● Task prompt: Each line holding the word "debugger" must appear in the answer, copied from the entries.

** Opening Exercise data block **

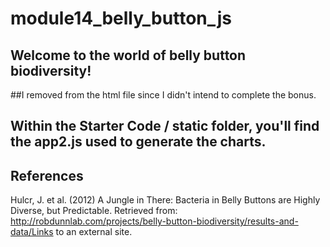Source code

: # module14_belly_button_js

## Welcome to the world of belly button biodiversity!

##I removed <script src="./static/js/bonus.js"></script> from the html file since I didn't intend to complete the bonus. 

## Within the Starter Code / static folder, you'll find the app2.js used to generate the charts. 

## References
Hulcr, J. et al. (2012) A Jungle in There: Bacteria in Belly Buttons are Highly Diverse, but Predictable. Retrieved from: http://robdunnlab.com/projects/belly-button-biodiversity/results-and-data/Links to an external site.
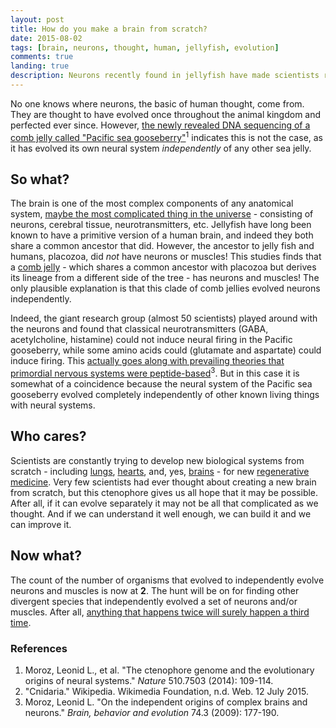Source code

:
 ```yaml
---
layout: post
title: How do you make a brain from scratch?
date: 2015-08-02
tags: [brain, neurons, thought, human, jellyfish, evolution]
comments: true
landing: true
description: Neurons recently found in jellyfish have made scientists rethink the origins of the brain as it seems that neurons may be able to evolve independetly.
---
```


No one knows where neurons, the basic of human thought, come from. They are thought to have evolved once throughout the animal kingdom and perfected ever since. However, [the newly revealed DNA sequencing of a comb jelly called "Pacific sea gooseberry"](http://www.nature.com/nature/journal/v510/n7503/full/nature13400.html)<sup>1</sup> indicates this is not the case, as it has evolved its own neural system *independently* of any other sea jelly. 


## So what?

The brain is one of the most complex components of any anatomical system, [maybe the most complicated thing in the universe](http://www.wnyc.org/story/michio-kaku-explores-human-brain/) - consisting of neurons, cerebral tissue, neurotransmitters, etc. Jellyfish have long been known to have a primitive version of a human brain, and indeed they both share a common ancestor that did. However, the ancestor to jelly fish and humans, placozoa, did <i>not</i> have neurons or muscles! This studies finds that a [comb jelly](https://en.wikipedia.org/wiki/Ctenophora) - which shares a common ancestor with placozoa but derives its lineage from a different side of the tree - has neurons and muscles! The only plausible explanation is that this clade of comb jellies evolved neurons independently.

Indeed, the giant research group (almost 50 scientists) played around with the neurons and found that classical neurotransmitters (GABA, acetylcholine, histamine) could not induce neural firing in the Pacific gooseberry, while some amino acids could (glutamate and aspartate) could induce firing. This [actually goes along with prevailing theories that primordial nervous systems were peptide-based](http://dx.doi.org/10.1159/000258665)<sup>3</sup>. But in this case it is somewhat of a coincidence because the neural system of the Pacific sea gooseberry evolved completely independently of other known living things with neural systems. 


## Who cares?

Scientists are constantly trying to develop new biological systems from scratch - including [lungs](http://www.cnn.com/2014/02/14/health/texas-lungs-grown/), [hearts](http://rt.com/news/france-artificial-heart-transplant-662/), and, yes, [brains](http://www.forbes.com/sites/daviddisalvo/2013/08/29/its-alive-scientists-create-mini-human-brains-for-the-first-time/) - for new [regenerative medicine](http://report.nih.gov/nihfactsheets/viewfactsheet.aspx?csid=62). Very few scientists had ever thought about creating a new brain from scratch, but this ctenophore gives us all hope that it may be possible. After all, if it can evolve separately it may not be all that complicated as we thought. And if we can understand it well enough, we can build it and we can improve it. 

## Now what?

The count of the number of organisms that evolved to independently evolve neurons and muscles is now at **2**. The hunt will be on for finding other divergent species that independently evolved a set of neurons and/or muscles. After all, [anything that happens twice will surely happen a third time](http://www.goodreads.com/quotes/94520-everything-that-happens-once-can-never-happen-again-but-everything).


### References

1. Moroz, Leonid L., et al. "The ctenophore genome and the evolutionary origins of neural systems." *Nature* 510.7503 (2014): 109-114.
2. "Cnidaria." Wikipedia. Wikimedia Foundation, n.d. Web. 12 July 2015.
3. Moroz, Leonid L. "On the independent origins of complex brains and neurons." *Brain, behavior and evolution* 74.3 (2009): 177-190.





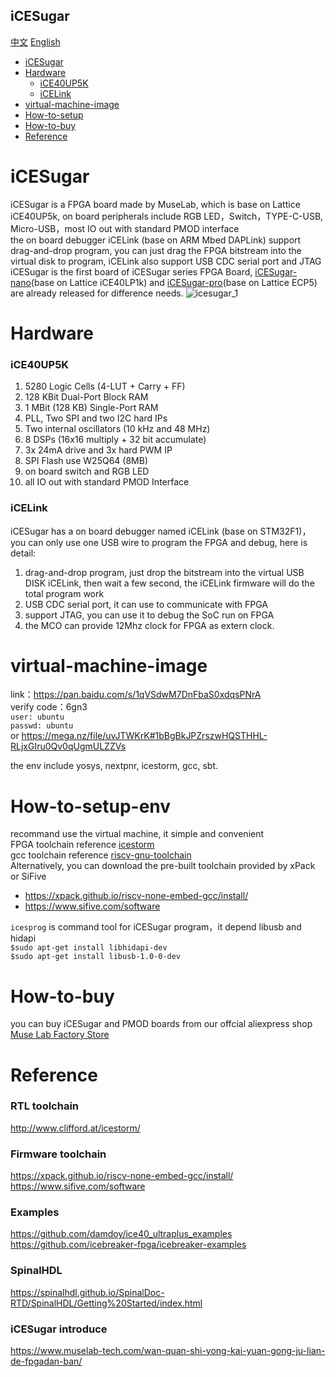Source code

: iCESugar
-----------
[中文](./README.md) [English](./README_en.md)
* [iCESugar](#iCESugar) 
* [Hardware](#hardware)
	* [iCE40UP5K](ice40up5k)
	* [iCELink](icelink)
* [virtual-machine-image](#virtual-machine-image)
* [How-to-setup](#how-to-setup-env)
* [How-to-buy](#how-to-buy)
* [Reference](#reference)

# iCESugar
iCESugar is a FPGA board made by MuseLab, which is base on Lattice iCE40UP5k, on board peripherals include RGB LED，Switch，TYPE-C-USB, Micro-USB，most IO out with standard PMOD interface   
the on board debugger iCELink (base on ARM Mbed DAPLink) support drag-and-drop program, you can just drag the FPGA bitstream into the virtual disk to program, iCELink also support USB CDC serial port and JTAG   
iCESugar is the first board of iCESugar series FPGA Board, [iCESugar-nano](https://github.com/wuxx/icesugar-nano)(base on Lattice iCE40LP1k) and [iCESugar-pro](https://github.com/wuxx/icesugar-pro)(base on Lattice ECP5) are already released for difference needs.
![icesugar_1](https://github.com/wuxx/icesugar/blob/master/doc/iCESugar_1.jpg)

# Hardware
### iCE40UP5K
1. 5280 Logic Cells (4-LUT + Carry + FF)  
2. 128 KBit Dual-Port Block RAM  
3. 1 MBit (128 KB) Single-Port RAM  
4. PLL, Two SPI and two I2C hard IPs  
5. Two internal oscillators (10 kHz and 48 MHz)  
6. 8 DSPs (16x16 multiply + 32 bit accumulate)  
7. 3x 24mA drive and 3x hard PWM IP  
8. SPI Flash use W25Q64 (8MB)
9. on board switch and RGB LED
10. all IO out with standard PMOD Interface

### iCELink
iCESugar has a on board debugger named iCELink (base on STM32F1)，you can only use one USB wire to program the FPGA and debug, here is detail:   
1. drag-and-drop program, just drop the bitstream into the virtual USB DISK iCELink, then wait a few second, the iCELink firmware will do the total program work
2. USB CDC serial port, it can use to communicate with FPGA
3. support JTAG, you can use it to debug the SoC run on FPGA
4. the MCO can provide 12Mhz clock for FPGA as extern clock.

# virtual-machine-image
link：https://pan.baidu.com/s/1qVSdwM7DnFbaS0xdqsPNrA  
verify code：6gn3  
`user: ubuntu`  
`passwd: ubuntu`  
or
https://mega.nz/file/uvJTWKrK#1bBgBkJPZrszwHQSTHHL-RLjxGIru0Qv0qUgmULZZVs

the env include yosys, nextpnr, icestorm, gcc, sbt.

# How-to-setup-env
recommand use the virtual machine, it simple and convenient  
FPGA toolchain reference [icestorm](http://www.clifford.at/icestorm/)  
gcc toolchain reference [riscv-gnu-toolchain](https://pingu98.wordpress.com/2019/04/08/how-to-build-your-own-cpu-from-scratch-inside-an-fpga/)  
Alternatively, you can download the pre-built toolchain provided by xPack or SiFive
+ https://xpack.github.io/riscv-none-embed-gcc/install/
+ https://www.sifive.com/software    

`icesprog` is command tool for iCESugar program，it depend libusb and hidapi  
`$sudo apt-get install libhidapi-dev`  
`$sudo apt-get install libusb-1.0-0-dev`  

# How-to-buy
you can buy iCESugar and PMOD boards from our offcial aliexpress shop [Muse Lab Factory Store](https://www.aliexpress.com/item/4001201771358.html?pdp_ext_f=%7B%22sku_id%22:%2212000018061074631%22,%22ship_from%22:%22CN%22%7D&gps-id=pcStoreLeaderboard&scm=1007.22922.122102.0&scm_id=1007.22922.122102.0&scm-url=1007.22922.122102.0&pvid=ecf14214-d6c4-43f4-a14f-ba4dc34a480e&spm=a2g0o.store_pc_home.smartLeaderboard_1285899621.4001201771358)

# Reference
### RTL toolchain
http://www.clifford.at/icestorm/
### Firmware toolchain
https://xpack.github.io/riscv-none-embed-gcc/install/
https://www.sifive.com/software
### Examples
https://github.com/damdoy/ice40_ultraplus_examples  
https://github.com/icebreaker-fpga/icebreaker-examples
### SpinalHDL
https://spinalhdl.github.io/SpinalDoc-RTD/SpinalHDL/Getting%20Started/index.html
### iCESugar introduce
https://www.muselab-tech.com/wan-quan-shi-yong-kai-yuan-gong-ju-lian-de-fpgadan-ban/
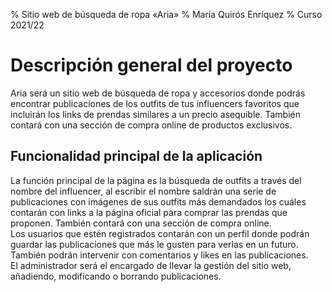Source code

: % Sitio web de búsqueda de ropa «Aria»
% María Quirós Enríquez
% Curso 2021/22

# Descripción general del proyecto

Aria será un sitio web de búsqueda de ropa y accesorios donde podrás encontrar publicaciones de los outfits de tus influencers favoritos que incluirán los links de prendas similares a un precio asequible. También contará con una sección de compra online de productos exclusivos.

## Funcionalidad principal de la aplicación

La función principal de la página es la búsqueda de outfits a través del nombre del influencer, al escribir el nombre saldrán una serie de publicaciones con imágenes de sus outfits más demandados los cuáles contarán con links a la página oficial para comprar las prendas que proponen. También contará con una sección de compra online.<br>
Los usuarios que estén registrados contarán con un perfil donde podrán guardar las publicaciones que más le gusten para verlas en un futuro. También podrán intervenir con comentarios y likes en las publicaciones. <br>
El administrador será el encargado de llevar la gestión del sitio web, añadiendo, modificando o borrando publicaciones.


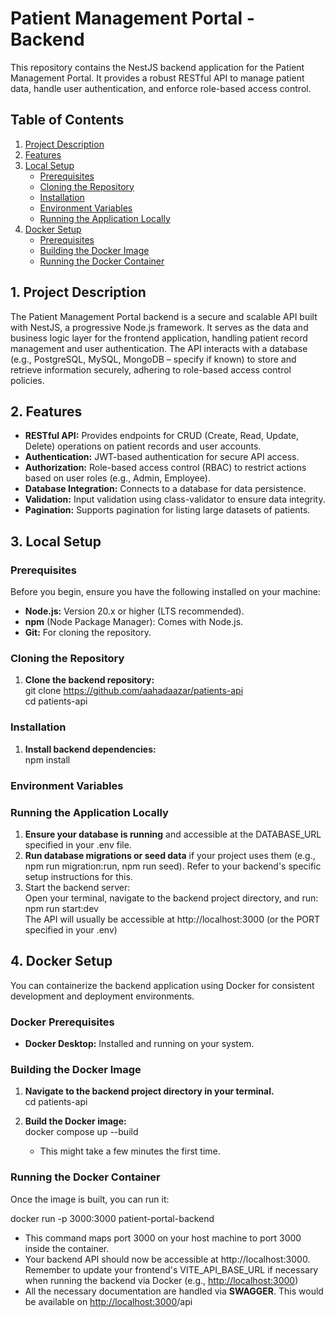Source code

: # **Patient Management Portal \- Backend**

This repository contains the NestJS backend application for the Patient Management Portal. It provides a robust RESTful API to manage patient data, handle user authentication, and enforce role-based access control.

## **Table of Contents**

1. [Project Description](#bookmark=id.bk19aie233kp)  
2. [Features](#bookmark=id.3w4q4w3989yz)  
3. [Local Setup](#bookmark=id.rv1nqjleo5gh)  
   * [Prerequisites](#bookmark=id.5sdfd88w1rs)  
   * [Cloning the Repository](#bookmark=id.gy4ecsv2xnhy)  
   * [Installation](#bookmark=id.aroth96jxtzt)  
   * [Environment Variables](#bookmark=id.s5ffcngwtmex)  
   * [Running the Application Locally](#bookmark=id.cbemtjj5596a)  
4. [Docker Setup](#bookmark=id.8ekc656lrp5t)  
   * [Prerequisites](#bookmark=id.wm18q7hitdbk)  
   * [Building the Docker Image](#bookmark=id.8dc7tfeejp4i)  
   * [Running the Docker Container](#bookmark=id.ermfslsqxydz)

## **1\. Project Description**

The Patient Management Portal backend is a secure and scalable API built with NestJS, a progressive Node.js framework. It serves as the data and business logic layer for the frontend application, handling patient record management and user authentication. The API interacts with a database (e.g., PostgreSQL, MySQL, MongoDB – specify if known) to store and retrieve information securely, adhering to role-based access control policies.

## **2\. Features**

* **RESTful API:** Provides endpoints for CRUD (Create, Read, Update, Delete) operations on patient records and user accounts.  
* **Authentication:** JWT-based authentication for secure API access.  
* **Authorization:** Role-based access control (RBAC) to restrict actions based on user roles (e.g., Admin, Employee).  
* **Database Integration:** Connects to a database for data persistence.  
* **Validation:** Input validation using class-validator to ensure data integrity.  
* **Pagination:** Supports pagination for listing large datasets of patients.

## **3\. Local Setup**

### **Prerequisites**

Before you begin, ensure you have the following installed on your machine:

* **Node.js:** Version 20.x or higher (LTS recommended).  
* **npm** (Node Package Manager): Comes with Node.js.  
* **Git:** For cloning the repository.

### **Cloning the Repository**

1. **Clone the backend repository:**  
   git clone https://github.com/aahadaazar/patients-api  
   cd patients-api

### **Installation**

1. **Install backend dependencies:**  
   npm install

### **Environment Variables**

### **Running the Application Locally**

1. **Ensure your database is running** and accessible at the DATABASE\_URL specified in your .env file.  
2. **Run database migrations or seed data** if your project uses them (e.g., npm run migration:run, npm run seed). Refer to your backend's specific setup instructions for this.  
3. Start the backend server:  
   Open your terminal, navigate to the backend project directory, and run:  
   npm run start:dev  
   The API will usually be accessible at http://localhost:3000 (or the PORT specified in your .env)

## **4\. Docker Setup**

You can containerize the backend application using Docker for consistent development and deployment environments.

### **Docker Prerequisites**

* **Docker Desktop:** Installed and running on your system.

### **Building the Docker Image** 

1. **Navigate to the backend project directory in your terminal.**  
   cd patients-api

2. **Build the Docker image:**  
   docker compose up \--build  
   * This might take a few minutes the first time.

### **Running the Docker Container**

Once the image is built, you can run it:

docker run \-p 3000:3000 patient-portal-backend

* This command maps port 3000 on your host machine to port 3000 inside the container.  
* Your backend API should now be accessible at http://localhost:3000. Remember to update your frontend's VITE\_API\_BASE\_URL if necessary when running the backend via Docker (e.g., [http://localhost:3000](http://localhost:3000))  
* All the necessary documentation are handled via **SWAGGER**. This would be available on [http://localhost:3000](http://localhost:3000)/api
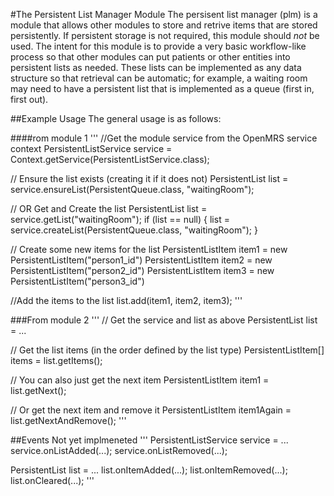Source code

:#The Persistent List Manager Module
The persisent list manager (plm) is a module that allows other modules to store and retrive items that are stored persistently.  If persistent storage is not required, this module should *not* be used.  The intent for this module is to provide a very basic workflow-like process so that other modules can put patients or other entities into persistent lists as needed.  These lists can be implemented as any data structure so that retrieval can be automatic; for example, a waiting room may need to have a persistent list that is implemented as a queue (first in, first out).

##Example Usage
The general usage is as follows:

####rom module 1
'''
//Get the module service from the OpenMRS service context
PersistentListService service = Context.getService(PersistentListService.class);

// Ensure the list exists (creating it if it does not)
PersistentList list = service.ensureList(PersistentQueue.class, "waitingRoom");

// OR Get and Create the list
PersistentList list = service.getList("waitingRoom");
if (list == null) {
	list = service.createList(PersistentQueue.class, "waitingRoom");
}

// Create some new items for the list
PersistentListItem item1 = new PersistentListItem("person1_id")
PersistentListItem item2 = new PersistentListItem("person2_id")
PersistentListItem item3 = new PersistentListItem("person3_id")

//Add the items to the list
list.add(item1, item2, item3);
'''

###From module 2
'''
// Get the service and list as above
PersistentList list = ...

// Get the list items (in the order defined by the list type)
PersistentListItem[] items = list.getItems();

// You can also just get the next item
PersistentListItem item1 = list.getNext();

// Or get the next item and remove it
PersistentListItem item1Again = list.getNextAndRemove();
'''

##Events
Not yet implmeneted
'''
PersistentListService service = ...
service.onListAdded(...);
service.onListRemoved(...);

PersistentList list = ...
list.onItemAdded(...);
list.onItemRemoved(...);
list.onCleared(...);
'''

** Closing Exercise data block **

● Exercise answer:
the on board debugger iCELink (base on ARM Mbed DAPLink) support drag-and-drop program, you can just drag the FPGA bitstream into the virtual disk to program, iCELink also support USB CDC serial port and JTAG   
iCESugar has a on board debugger named iCELink (base on STM32F1)，you can only use one USB wire to program the FPGA and debug, here is detail:   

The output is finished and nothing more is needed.